WA: “The Soul Keeps the Body Up” is adapted from an excerpt of your forthcoming novel, Schroder (Twelve Books/Hachette, February What was the most challenging aspect of writing this story0Where did the idea for this story come fromHow long did it take you to complete this story). What’s the novel about?
AG: Schroder takes the form of a confession, written as a letter from a man who calls himself Eric Kennedy, to his estranged wife, Laura. In the letter/novel, Eric explains how and why—a year after he lost custody of his six-year-old daughter, Meadow, in a divorce—he kidnapped her during a parental visit. He tells the story of their time on the road driving through New England, stopping at lakes, hotels, and even bars. Although Meadow is initially thrilled with the adventure, it’s still a disastrous mistake on Eric’s part, and he comes to regret it profoundly.
WA: What does it take to craft an excerpt so that it can stand on its own as a short story?
AG: A good editor? Will Allison helped me put this together. It helps that this excerpt, “The Soul Keeps the Body Up,” describes one discrete action—the decision on Eric’s part to “hit the road” with Meadow—and follows this decision through to its conclusion and early consequences. Plus it includes a car chase.
WA: Can you talk about the challenges of getting readers to root for a character who does bad things?

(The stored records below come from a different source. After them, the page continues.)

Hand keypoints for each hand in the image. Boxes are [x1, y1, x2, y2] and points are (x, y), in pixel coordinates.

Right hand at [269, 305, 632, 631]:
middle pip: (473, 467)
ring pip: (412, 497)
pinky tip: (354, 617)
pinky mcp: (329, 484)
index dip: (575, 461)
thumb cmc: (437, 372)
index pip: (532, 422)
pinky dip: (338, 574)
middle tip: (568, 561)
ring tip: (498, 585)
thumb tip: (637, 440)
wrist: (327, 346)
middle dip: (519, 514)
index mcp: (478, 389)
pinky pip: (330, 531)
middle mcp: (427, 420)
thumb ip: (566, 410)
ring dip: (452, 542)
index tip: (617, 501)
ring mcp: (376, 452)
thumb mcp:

AG: My six-year-old son calls people like Eric a “bad-choicer.” It’s one thing to do bad things and another to be a deeply bad person, an irredeemable bad seed. Some people consider Eric the latter, but most consider him a bad-choicer. But yes, both parties can still feel uncomfortable rooting for him as he makes his reckless decisions. His backstory—the story of his real identity, and his wounded German childhood—do serve to temper readerly judgment of him. But in the end, I don’t mind if readers are uncomfortable reading about Eric or rooting for him. It’s fiction—the perfect territory for exploring what we ourselves believe, what we would do in a character’s stead, our own outermost limits.
WA: Do you find it any easier or harder to write from the perspective of a male character?
AG: I loved writing from the perspective of a male character. I have a son, a husband, several father figures, so I got to produce something artful after years of observing the other. But to be fair, I am writing about a very specific and unique kind of man—a fraudulent man, a pretender. His fraudulence influences his maleness, perhaps lending it a canned or awkward quality? I did not have to worry about verisimilitude because his whole persona is a construction. He is twice-constructed—by himself and then by me—if that makes sense.
WA: I love the ease and fun of the rapport between the narrator and his daughter, Meadow. Did you have a clear sense of their relationship when you started the book, or did it evolve as you went along?
AG: I’m glad you like the portrayal of that father-daughter bond. I knew when I started the novel that I was going to consider the possibility that this reckless and damaged person might actually be a good father. That was the contradiction I was set to explore. Eric treats Meadow like a peer, which in certain contexts is wonderful and in other contexts is completely inappropriate. I liked the dark comedy of the latter moments. But to your question, the relationship did evolve as the novel went along. Toward the end, Eric becomes more vulnerable to Meadow than he was at the beginning. He becomes more naked, more honest.
WA: How long did it take you to complete the novel?
AG: I wrote Schroder relatively quickly in about a two-year period. But I’d been thinking of it, consciously and unconsciously, for years.
WA: What are you working on now?
AG: I just had a baby, so I’m diapering and cleaning and dangling little toys.
WA: What is the best bit of advice about writing you have ever received?
AG: Well, I remember when Marilynne Robinson (who taught me in graduate school) described the ideal fictional consciousness, apropos of Melville’s in Moby Dick. She said she loved how Melville’s narration was like “light on water: wherever it rests, it sparkles.” It made an impression. I also like the (perhaps apocryphal) statement Nabokov once made: “If they cut off your hands, write with your mouth.”